`Moonlighting' technicians help Soviets tune in to BBC broadcasts

Undercover radio engineers inside the Soviet Union are helping Soviet citizens hear British broadcasts that are subject to state-organized jamming. The efforts of moonlighting radio technicians to puncture the jamming barrier by adjusting privately owned radios have been brought to the notice of British Broadcasting Corporation officials.

Austen Kark, managing director of BBC External Services, told a House of Commons committee last week that Russian technicians, operating secretly and illegally, adjust radio receivers to improve reception of programs from London.

The moonlighters -- who work for a fee -- are helping expand the number of listeners to the BBC's Russian-language broadcasts beyond the current 14.5 million. The BBC beams 61/2 hours of Russian-language programs to the Soviet Union each day. The heaviest concentration of listeners is around Moscow and Leningrad.

BBC programmers have a fairly clear idea of the kind of audience they are serving. Four out of every five are male, a high proportion of them university-educated. The audience covers all age-groups, but the largest segment is between 31 and 49. The BBC derives these figures from a research unit based in Paris.

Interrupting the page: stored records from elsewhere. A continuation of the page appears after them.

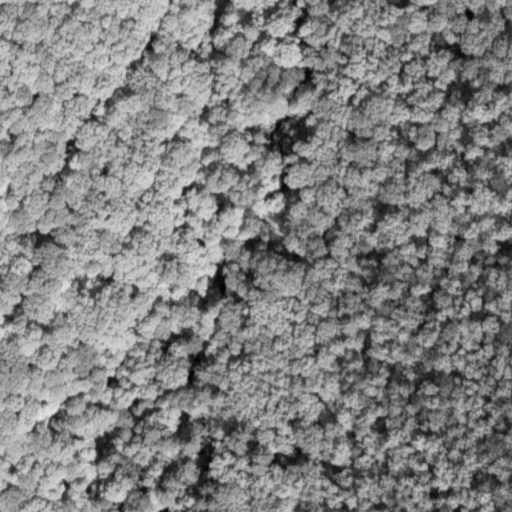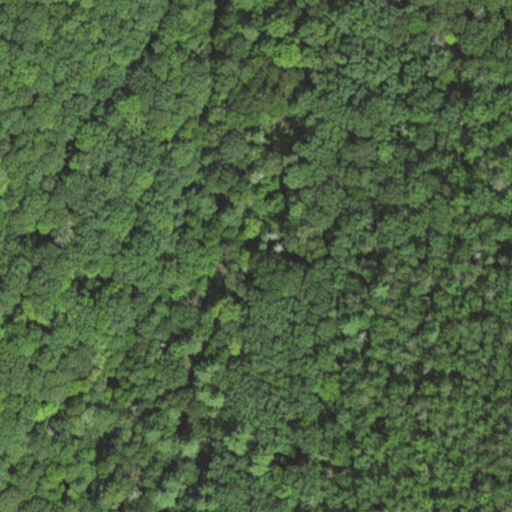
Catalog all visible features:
road: (205, 56)
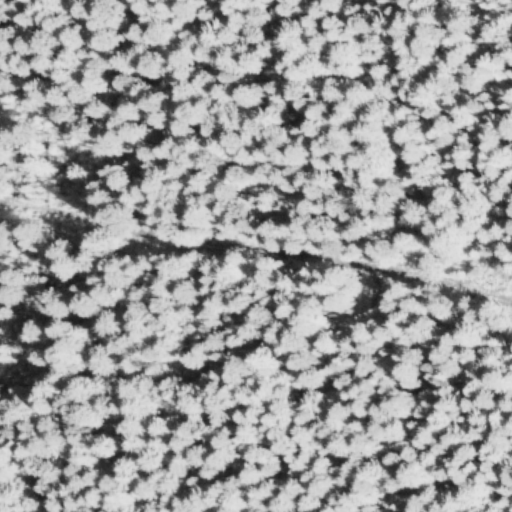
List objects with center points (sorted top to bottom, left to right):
road: (193, 241)
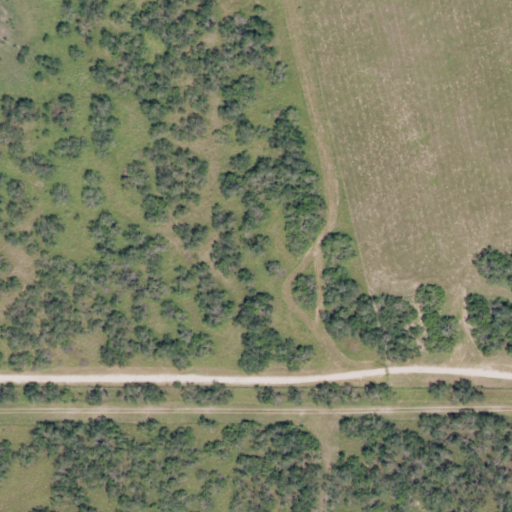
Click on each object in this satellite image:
road: (256, 389)
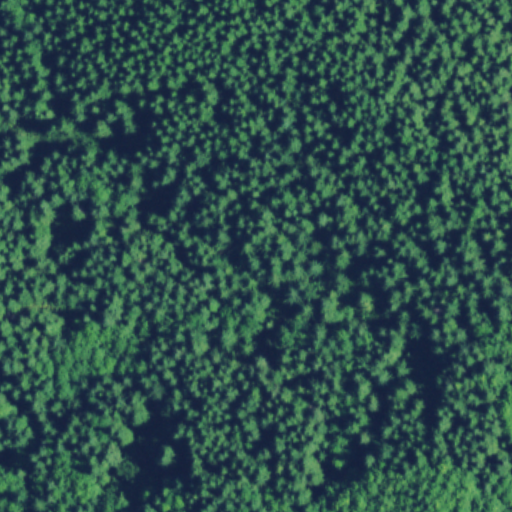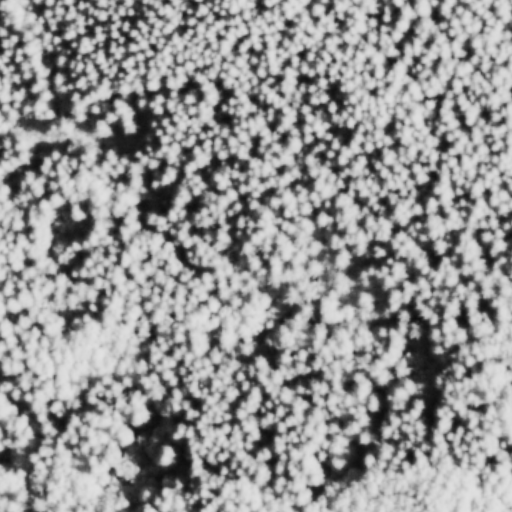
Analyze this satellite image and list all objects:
road: (426, 493)
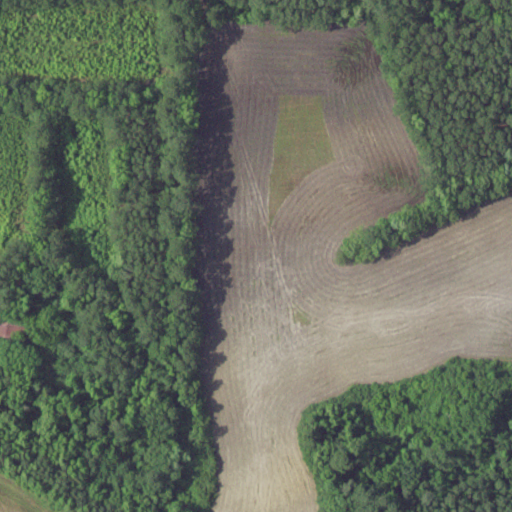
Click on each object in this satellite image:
road: (152, 228)
building: (14, 329)
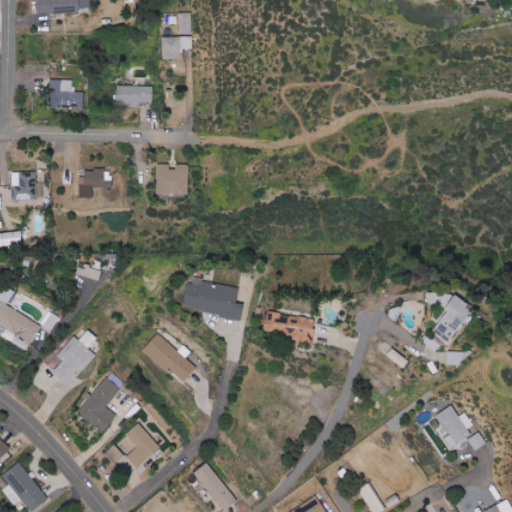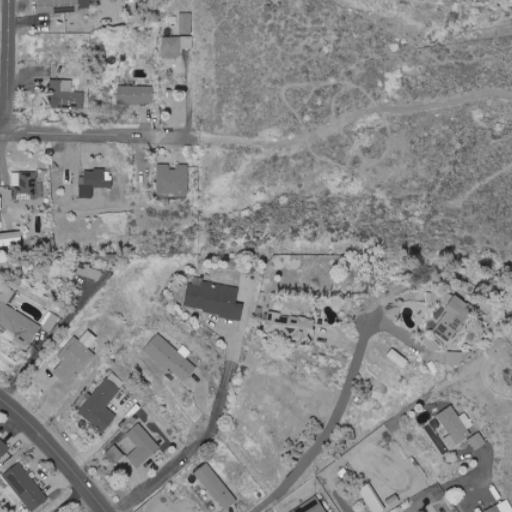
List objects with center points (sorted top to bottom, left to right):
building: (480, 0)
building: (63, 6)
building: (185, 23)
building: (176, 46)
road: (11, 68)
building: (135, 94)
building: (65, 95)
road: (188, 98)
road: (262, 139)
building: (174, 180)
building: (95, 181)
building: (26, 186)
building: (11, 238)
building: (90, 272)
building: (214, 299)
building: (395, 314)
building: (452, 320)
building: (16, 322)
building: (50, 322)
building: (292, 327)
building: (431, 343)
building: (75, 357)
building: (170, 358)
building: (398, 358)
building: (100, 405)
building: (456, 425)
road: (328, 426)
road: (205, 438)
building: (477, 441)
building: (142, 444)
building: (3, 447)
road: (55, 452)
building: (115, 453)
building: (216, 486)
building: (23, 487)
road: (450, 489)
road: (67, 500)
building: (312, 506)
building: (495, 509)
building: (481, 511)
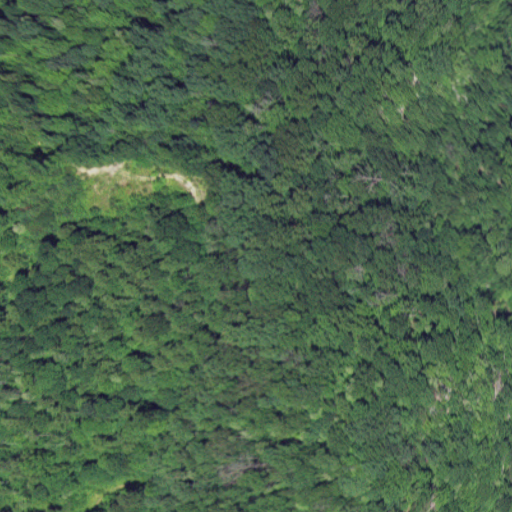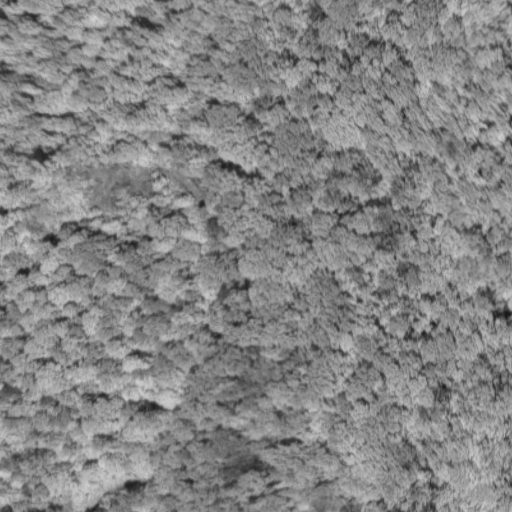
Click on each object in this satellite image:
road: (224, 272)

Tuning radios more finely to shortwave frequencies is one of the methods Soviet technicians employ to improve reception.

Another is to extend the wavelengths of Soviet-manufactured receivers to receive the 19-meter band, a group of frequencies less heavily jammed by officially organized Soviet interference transmitters. Sometimes the sets are adjusted to receive on the 16- or even 13-meter bands.

BBC engineers know that there are ground-wave jamming stations near all Soviet cities of more than 200,000 inhabitants. Sky-wave jammers cover the countryside generally. The combination blots out 80 percent of foreign programs beamed to the Soviet Union.

Fine tuning of receivers, however, can minimize the effects of jamming. Much of the moonlighters' efforts thus involve sensitizing home receivers to the BBC's Russian-language broadcasts.

Ironically, the BBC is waging its war against Soviet jammers at a time when its financial resources are strained. The BBC is having to save 1.5 million (nearly $1.9 million) out of its annual grant of 86 million, because of government-inspired cutbacks.

Radio Moscow's external service broadcasts 2,169 hours a week, while US stations such as Voice of America and Radio Free Europe broadcast 2141 hours weekly. The BBC's total external output is 728 hours. Nevertheless, Mr. Kark said, the BBC is able to claim the most listeners with an estimated audience of 120 million -- more than 10 percent of them inside the Soviet Union.